Aunque es innegable que la idea del «aterrizaje suave», asumida todavía en 2007 y una buena parte de 2008, se truncó por un brusco descenso a tierra sin tren de aterrizaje, más adelante, a la altura de 2010, parecía, o tal vez solo se anhelaba, que pudieran intuirse algunas tenues luces al final del túnel. Sin embargo, después de repasar el abecedario al encuentro de letras que pudiesen describir el perfil del ciclo económico, la deseada letra «V» hubo de ser descartada para dar paso a otras de vaticinios menos favorables, y en aquella, de momento, únicamente se constata un trazo descendente añadido. A fuerza de tantos vaivenes y conmociones, ha llegado a ser imposible identificar los puntos de mayor algidez de la gran crisis en la que estamos instalados.
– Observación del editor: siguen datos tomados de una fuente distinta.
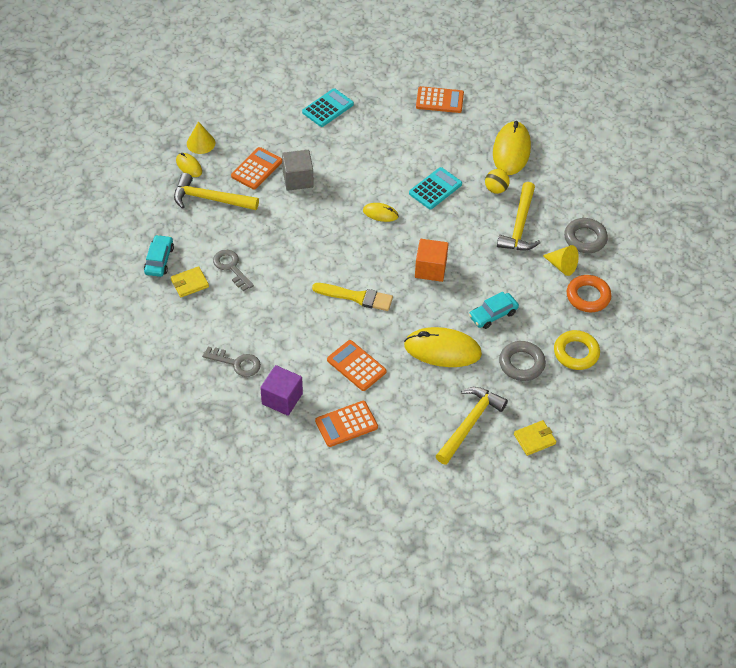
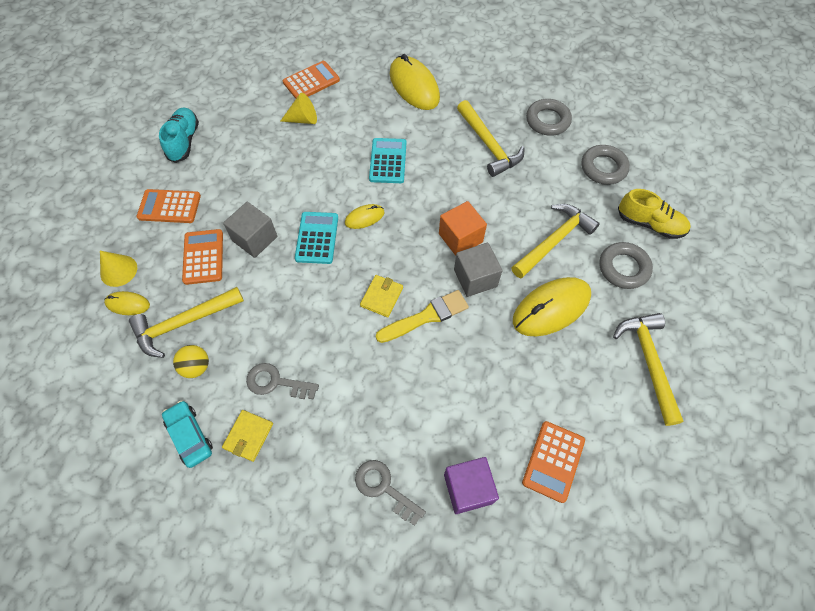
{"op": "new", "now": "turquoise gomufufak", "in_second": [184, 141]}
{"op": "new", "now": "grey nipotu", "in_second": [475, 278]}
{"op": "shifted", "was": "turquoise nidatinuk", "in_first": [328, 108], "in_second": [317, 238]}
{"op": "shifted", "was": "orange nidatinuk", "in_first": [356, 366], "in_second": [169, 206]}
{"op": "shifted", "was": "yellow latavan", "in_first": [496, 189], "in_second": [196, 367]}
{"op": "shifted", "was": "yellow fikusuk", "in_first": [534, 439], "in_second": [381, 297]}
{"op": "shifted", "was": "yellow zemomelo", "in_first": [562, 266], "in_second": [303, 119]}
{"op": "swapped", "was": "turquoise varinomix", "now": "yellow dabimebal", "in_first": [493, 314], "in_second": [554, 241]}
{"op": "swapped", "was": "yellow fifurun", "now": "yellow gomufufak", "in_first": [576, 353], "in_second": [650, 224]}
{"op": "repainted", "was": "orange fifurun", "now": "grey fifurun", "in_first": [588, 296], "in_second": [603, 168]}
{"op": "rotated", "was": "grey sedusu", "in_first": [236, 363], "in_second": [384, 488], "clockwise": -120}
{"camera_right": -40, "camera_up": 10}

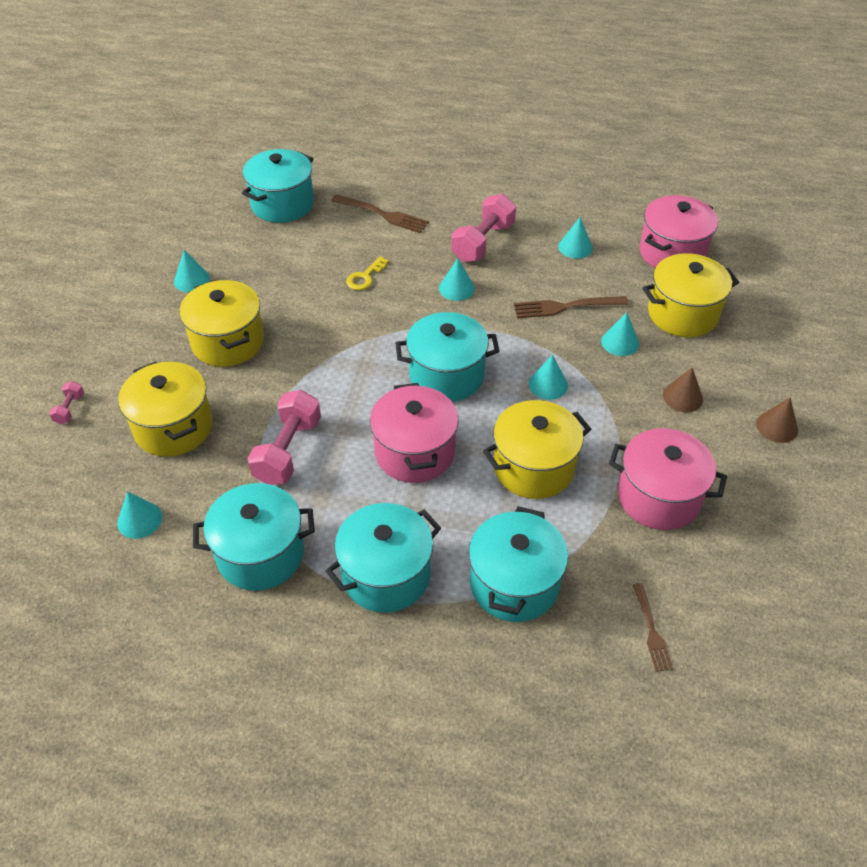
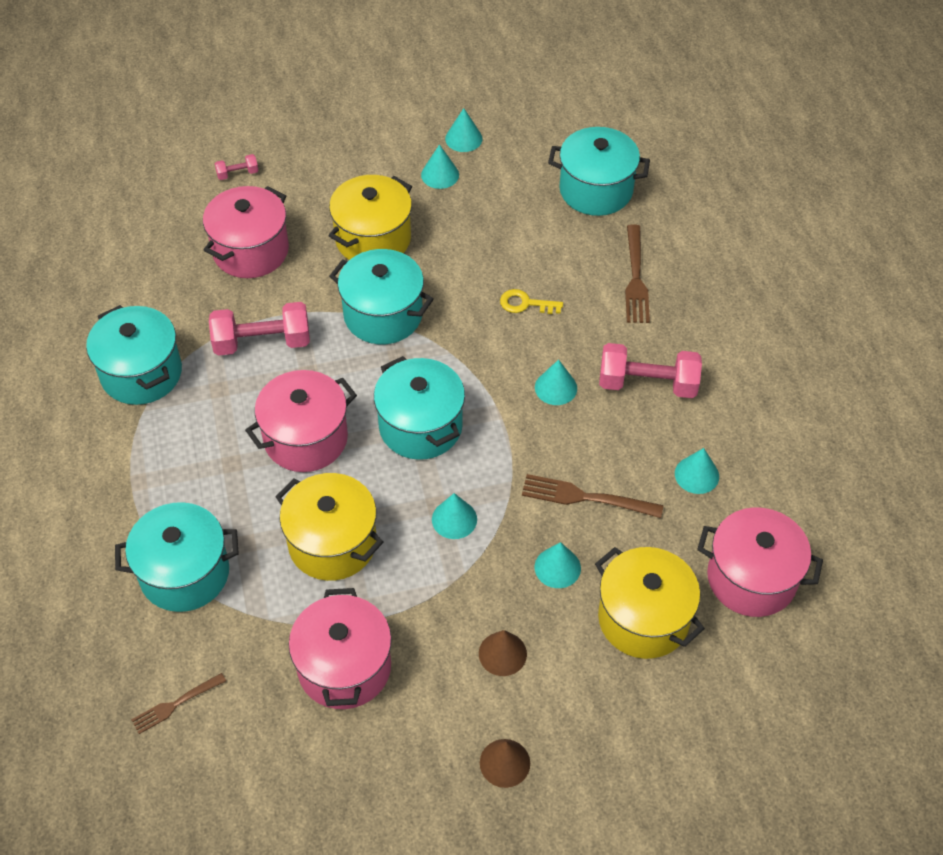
{"op": "shifted", "was": "turquoise zemomelo", "in_first": [139, 520], "in_second": [463, 138]}
{"op": "shifted", "was": "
No es de extrañar, así, que la palabra retroceso haya quedado grabada a fuego en nuestra conciencia colectiva, arraigando ineludiblemente la noción de tiempo perdido, respecto de la que se emiten opiniones para todos los gustos, y que no es exclusiva de España. En este contexto, tampoco resulta sorprendente que alguien, con una perspectiva internacional, con base en indicadores objetivos, se decidiera a elaborar un índice de tiempo económico perdido. El semanario británico The Economist, con su habitual sentido pragmático, ofrece una ilustrativa información, bajo la denominación de índice Proust, en inevitable alusión al celebérrimo autor de la múltiple obra A la búsqueda del tiempo perdido.
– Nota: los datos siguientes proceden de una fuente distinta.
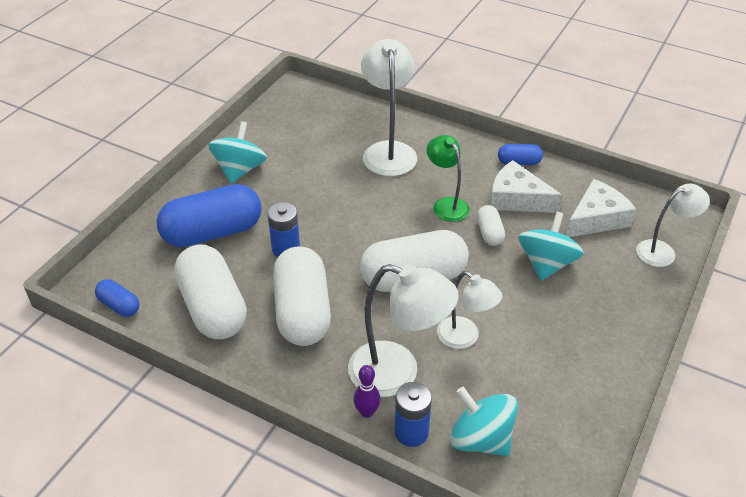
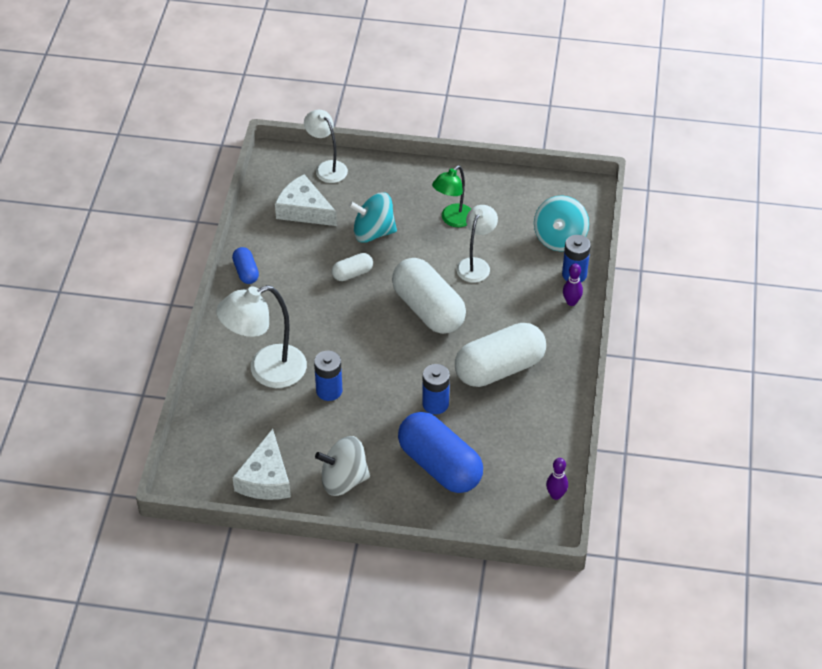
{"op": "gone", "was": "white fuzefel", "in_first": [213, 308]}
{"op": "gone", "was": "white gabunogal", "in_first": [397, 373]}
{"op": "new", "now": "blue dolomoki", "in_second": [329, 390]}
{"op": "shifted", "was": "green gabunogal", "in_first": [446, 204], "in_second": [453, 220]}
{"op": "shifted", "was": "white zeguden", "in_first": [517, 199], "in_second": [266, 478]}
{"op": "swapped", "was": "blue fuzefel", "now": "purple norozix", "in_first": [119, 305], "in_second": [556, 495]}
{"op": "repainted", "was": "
El reloj así concebido se basa en siete indicadores pertenecientes a tres categorías generales: a) riqueza financiera de las familias, precios de los activos financieros y precios de la propiedad inmobiliaria; b) producción anual y consumo privado; c) salarios reales y desempleo. Una media aritmética de cuánto tiempo se ha perdido en cada una de estas categorías genera la medición global propuesta.
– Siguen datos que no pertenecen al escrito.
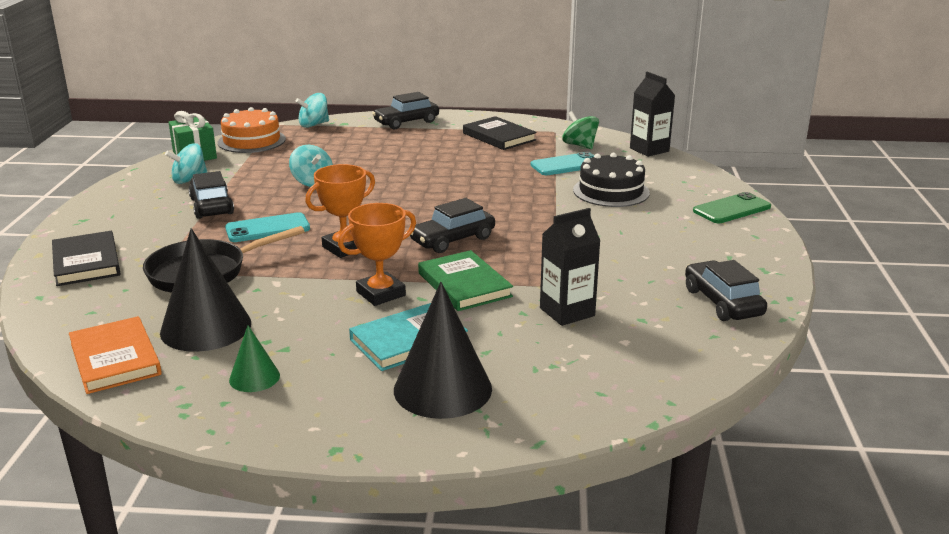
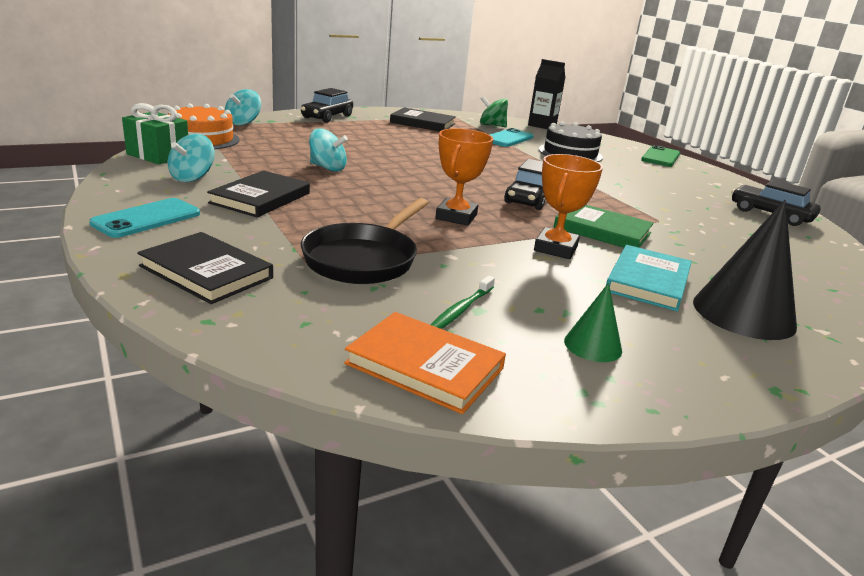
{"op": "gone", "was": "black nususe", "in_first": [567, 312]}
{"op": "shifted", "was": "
La utilización de esa máquina para calibrar el tiempo económico nos llevaría a los españoles, en un viaje retrospectivo, al año 2004, lo que implicaría la pérdida aparente de ocho años. No es, sin embargo, España el país que experimenta un mayor retroceso, al verse claramente superada por un considerable grupo de países, encabezados por Grecia (trece años) e Islandia (doce años). En contraposición, Alemania, con algo más de dos años, es la economía, dentro de la muestra para la que se dispone de información, que registra un menor repliegue.

Sin pretender en absoluto negar la evidencia del tremendo impacto de la crisis, hay una cuestión que planea cuando se evalúan sus consecuencias: ¿resulta posible realizar algún tipo de matización a la noción de tiempo económico perdido? Este concepto nos lleva a la sensación de que una serie de activos se han volatilizado, han desaparecido sin dejar rastro. Es cierto que esto es lo que ocurre cuando, por ejemplo, se destruyen infraestructuras por catástrofes naturales. Sin embargo, ¿debe obviarse el valor de los bienes y servicios producidos y consumidos durante el tiempo pasado?, ¿debe ignorarse completamente el hecho de que, durante un período, ha habido ganancias en términos de renta y de empleo?, ¿se ha acumulado algún capital no financiero durante el tiempo económico perdido que sea aprovechable?, ¿es lo mismo tener un reloj parado durante un año que un reloj que ha funcionado durante un año y se para a su término?...

Más allá de las posibles disquisiciones filosófico-económicas, sí que hay un tiempo económico irremisiblemente perdido, ligado al drama del desempleo, el de aquellas personas que no logran encontrar un puesto de trabajo. No hacen falta muchos instrumentos de precisión para la medición de esa lacra social, que corre el riesgo de ocasionar la marginación de una generación completa.

Cuando, en 2004, vivíamos una etapa de bonanza económica y de expansión aparentemente imparable, era difícil imaginar que, ocho años más tarde, el reloj de los indicadores económicos hubiese podido retornar a la posición de aquel año. Aun con los matices expresados, el tiempo ofrece un nuevo benchmark, una nueva vara de medición de la actuación económica de las naciones. Como piedra de toque puede aportar una perspectiva aleccionadora e ilustrativa. No obstante, quizás puede ser más productivo, en lugar de tratar de buscar un tiempo pasado perdido y recrearse en las lamentaciones, procurar no desaprovechar las oportunidades que brinda el tiempo presente para sentar las bases de un futuro mejor.